Collected data:
**********

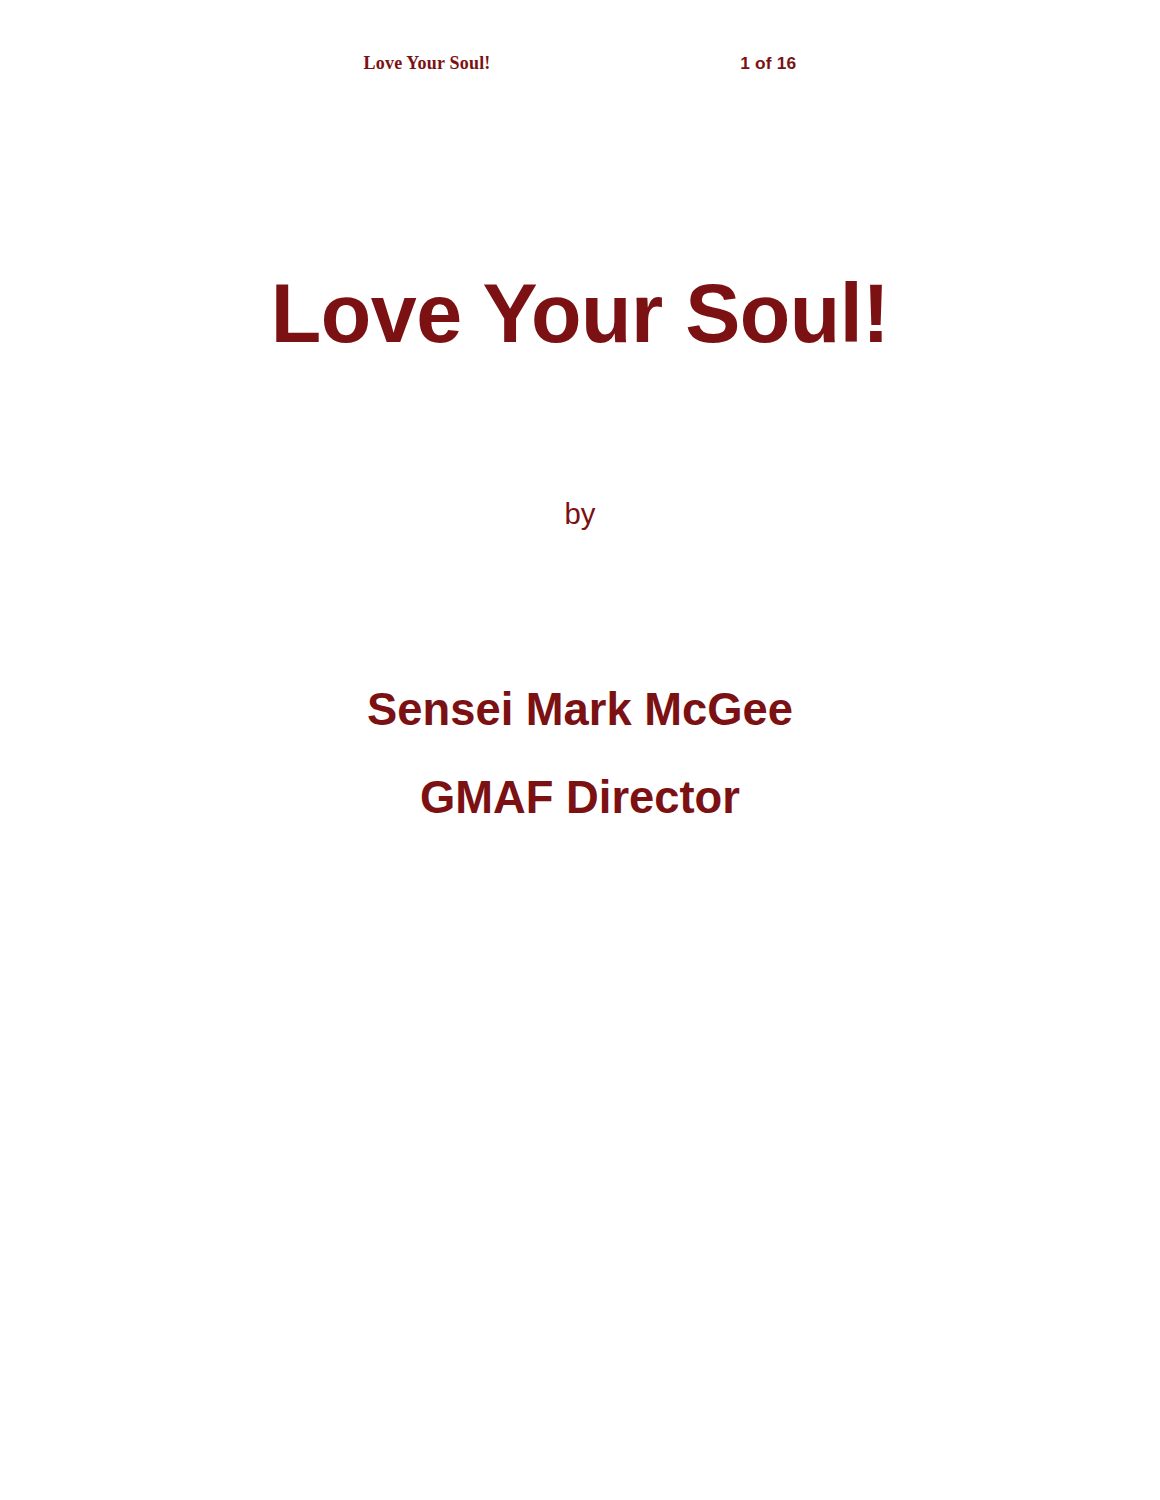Love Your Soul! 1 of 16
Love Your Soul!
by
Sensei Mark McGee
GMAF Director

**********

— WHAT YOU SHOULD DO —
Apart from the pictures, which are to be omitted, every record must be transcribed exactly.

— SOLUTION FOR THIS TASK —
Love Your Soul! 1 of 16
Love Your Soul!
by
Sensei Mark McGee
GMAF Director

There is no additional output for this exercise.